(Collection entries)
::::::::
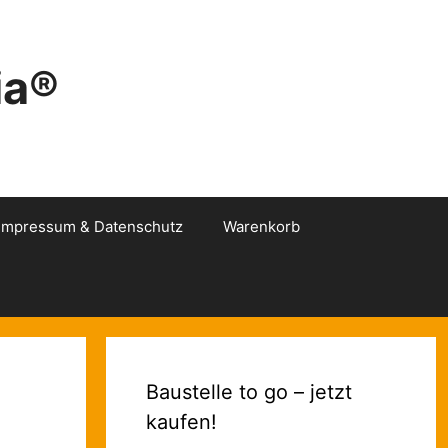
ia®
Impressum & Datenschutz
Warenkorb
Baustelle to go – jetzt
kaufen!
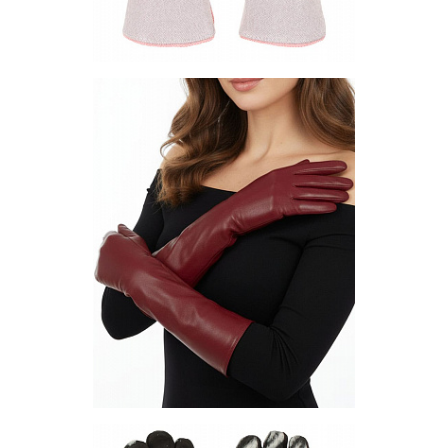
Перчатки PF109-02
Цена по запросу
Запросить цену
Другие варианты товара
2-12
Перчатки PF192-04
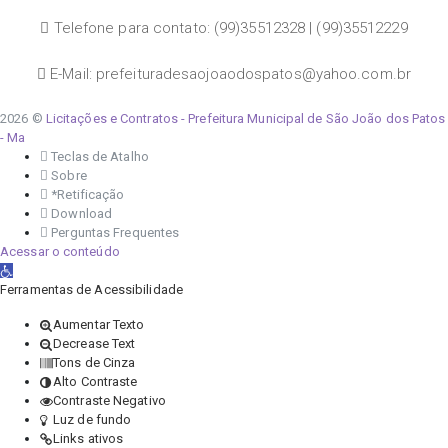
Telefone para contato: (99)35512328 | (99)35512229
E-Mail: prefeituradesaojoaodospatos@yahoo.com.br
2026 ©
Licitações e Contratos - Prefeitura Municipal de São João dos Patos
- Ma
Teclas de Atalho
Sobre
*Retificação
Download
Perguntas Frequentes
Acessar o conteúdo
Abrir a barra de ferramentas
Ferramentas de Acessibilidade
Aumentar Texto
Decrease Text
Tons de Cinza
Alto Contraste
Contraste Negativo
Luz de fundo
Links ativos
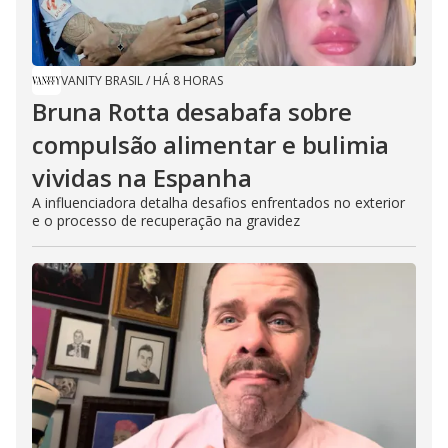
VANITY BRASIL
/
HÁ 8 HORAS
Bruna Rotta desabafa sobre
compulsão alimentar e bulimia
vividas na Espanha
A influenciadora detalha desafios enfrentados no exterior
e o processo de recuperação na gravidez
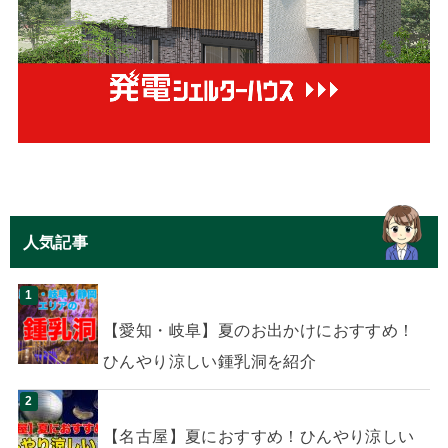
人気記事
【愛知・岐阜】夏のお出かけにおすすめ！
ひんやり涼しい鍾乳洞を紹介
【名古屋】夏におすすめ！ひんやり涼しい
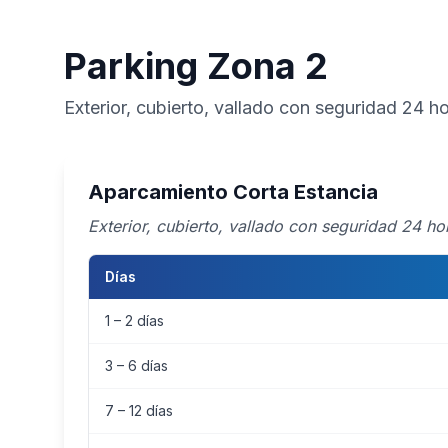
Parking Zona 2
Exterior, cubierto, vallado con seguridad 24 h
Aparcamiento Corta Estancia
Exterior, cubierto, vallado con seguridad 24 ho
Días
1 – 2 días
3 – 6 días
7 – 12 días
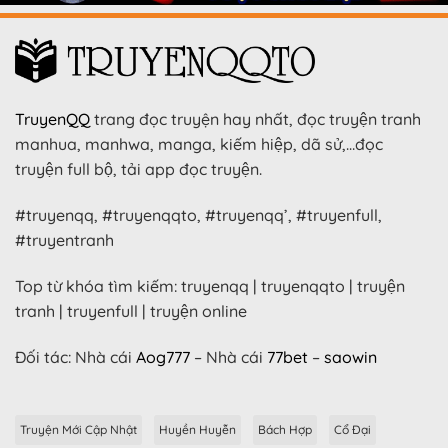
TruyenQQ
trang đọc truyện hay nhất, đọc truyện tranh
manhua, manhwa, manga, kiếm hiệp, dã sử,…đọc
truyện full bộ, tải app đọc truyện.
#truyenqq, #truyenqqto, #truyenqq’, #truyenfull,
#truyentranh
Top từ khóa tìm kiếm: truyenqq | truyenqqto | truyện
tranh | truyenfull | truyện online
Đối tác: Nhà cái
Aog777
– Nhà cái
77bet
–
saowin
Truyện Mới Cập Nhật
Huyền Huyễn
Bách Hợp
Cổ Đại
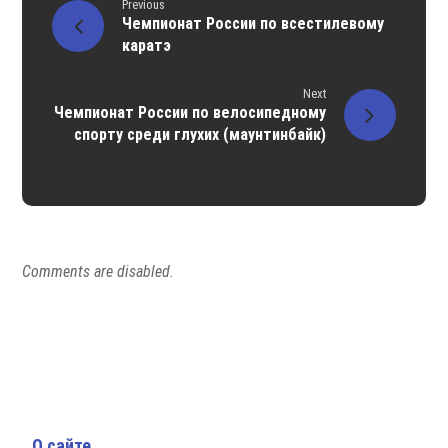
Previous
Чемпионат России по всестилевому
каратэ
Next
Чемпионат России по велосипедному
спорту среди глухих (маунтинбайк)
Comments are disabled.
О сайте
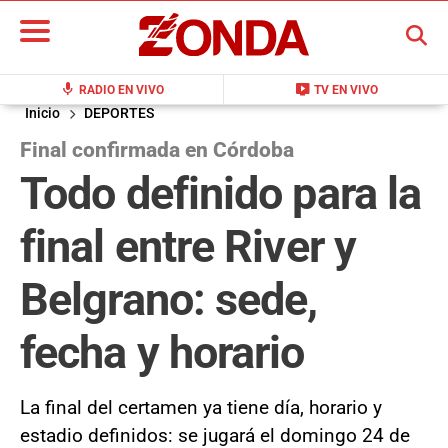
BUSCAR
mic
live_tv
RADIO EN VIVO
TV EN VIVO
Inicio
DEPORTES
Final confirmada en Córdoba
Todo definido para la
final entre River y
Belgrano: sede,
fecha y horario
La final del certamen ya tiene día, horario y
estadio definidos: se jugará el domingo 24 de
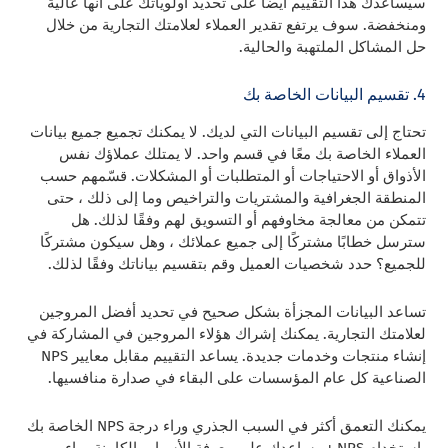
سيساعدك هذا التقييم أيضًا على تحديد أولوياتك على أنها عالية
ومنخفضة. سوف يرتفع تقدير العملاء لعلامتك التجارية من خلال
حل المشاكل الملتهبة والحالية.
4. تقسيم البيانات الخاصة بك
تحتاج إلى تقسيم البيانات التي لديك. لا يمكنك تجميع جميع بيانات
العملاء الخاصة بك معًا في قسم واحد. لا يمتلك عملاؤك نفس
الأذواق أو الاحتياجات أو المتطلبات أو المشكلات. قسّمهم حسب
المنطقة الجغرافية والمشتريات والتراخيص وما إلى ذلك ، حتى
تتمكن من معالجة مخاوفهم أو التسويق لهم وفقًا لذلك. هل
سترسل خطابًا مشتركًا إلى جميع عملائك ، وهل سيكون مشتركًا
للجميع؟ حدد شخصيات العميل وقم بتقسيم بياناتك وفقًا لذلك.
تساعد البيانات المجزأة بشكل صحيح في تحديد أفضل المروجين
لعلامتك التجارية. يمكنك إشراك هؤلاء المروجين في المشاركة في
إنشاء منتجات وخدمات جديدة. يساعد التقييم مقابل معايير NPS
الصناعية كل عام المؤسسات على البقاء في صدارة منافسيها.
يمكنك التعمق أكثر في السبب الجذري وراء درجة NPS الخاصة بك
باستخدام NPS +. يساعدك على معرفة الأسباب الكامنة وراء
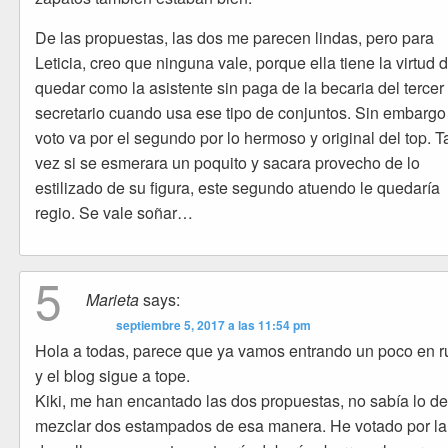
De las propuestas, las dos me parecen lindas, pero para
Leticia, creo que ninguna vale, porque ella tiene la virtud 
quedar como la asistente sin paga de la becaria del tercer
secretario cuando usa ese tipo de conjuntos. Sin embargo
voto va por el segundo por lo hermoso y original del top. T
vez si se esmerara un poquito y sacara provecho de lo
estilizado de su figura, este segundo atuendo le quedaría
regio. Se vale soñar…
5
Marieta
says:
septiembre 5, 2017 a las 11:54 pm
Hola a todas, parece que ya vamos entrando un poco en r
y el blog sigue a tope.
Kiki, me han encantado las dos propuestas, no sabía lo d
mezclar dos estampados de esa manera. He votado por la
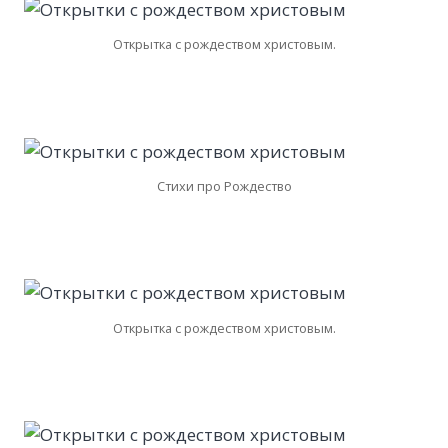
Открытка с рождеством христовым.
Стихи про Рождество
Открытка с рождеством христовым.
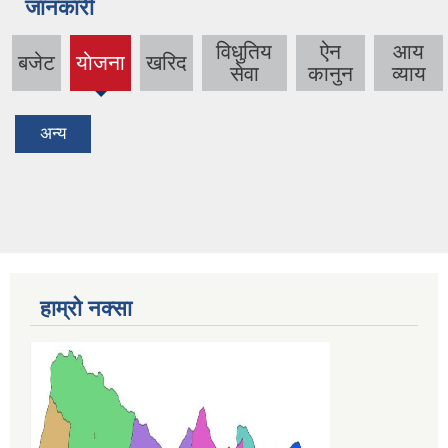
जानकारी
विधुतिय
ऐन
आय
बजेट
याेजना
खरिद
(active
सेवा
कानुन
व्याय
tab)
अन्य
हाम्रो नक्सा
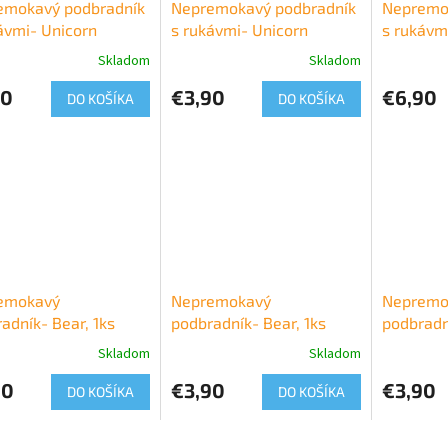
emokavý podbradník
Nepremokavý podbradník
Nepremo
ávmi- Unicorn
s rukávmi- Unicorn
s rukávm
Skladom
Skladom
90
€3,90
€6,90
DO KOŠÍKA
DO KOŠÍKA
emokavý
Nepremokavý
Nepremo
adník- Bear, 1ks
podbradník- Bear, 1ks
podbradn
Skladom
Skladom
90
€3,90
€3,90
DO KOŠÍKA
DO KOŠÍKA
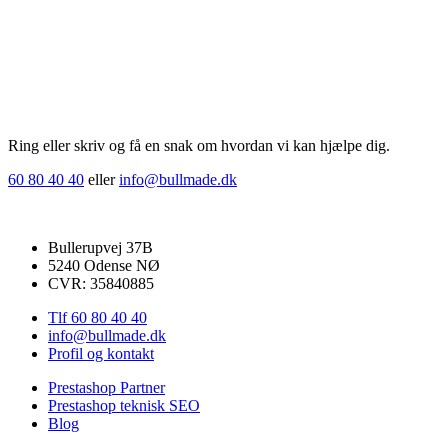
Ring eller skriv og få en snak om hvordan vi kan hjælpe dig.
60 80 40 40
eller
info@bullmade.dk
Bullmade ApS
Bullerupvej 37B
5240 Odense NØ
CVR: 35840885
Tlf 60 80 40 40
info@bullmade.dk
Profil og kontakt
Prestashop Partner
Prestashop teknisk SEO
Blog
::::::::
- **What the task asks**
Take the records above from their first line through the line with "E-Mail: prefeituradesaojoaodospatos@yahoo.com.br" and set those lines down word for word, minus the pictures.

- **Task answer**
ia®
Impressum & Datenschutz
Warenkorb
Baustelle to go – jetzt
kaufen!
Перчатки PF109-02
Цена по запросу
Запросить цену
Другие варианты товара
2-12
Перчатки PF192-04
Telefone para contato: (99)35512328 | (99)35512229
E-Mail: prefeituradesaojoaodospatos@yahoo.com.br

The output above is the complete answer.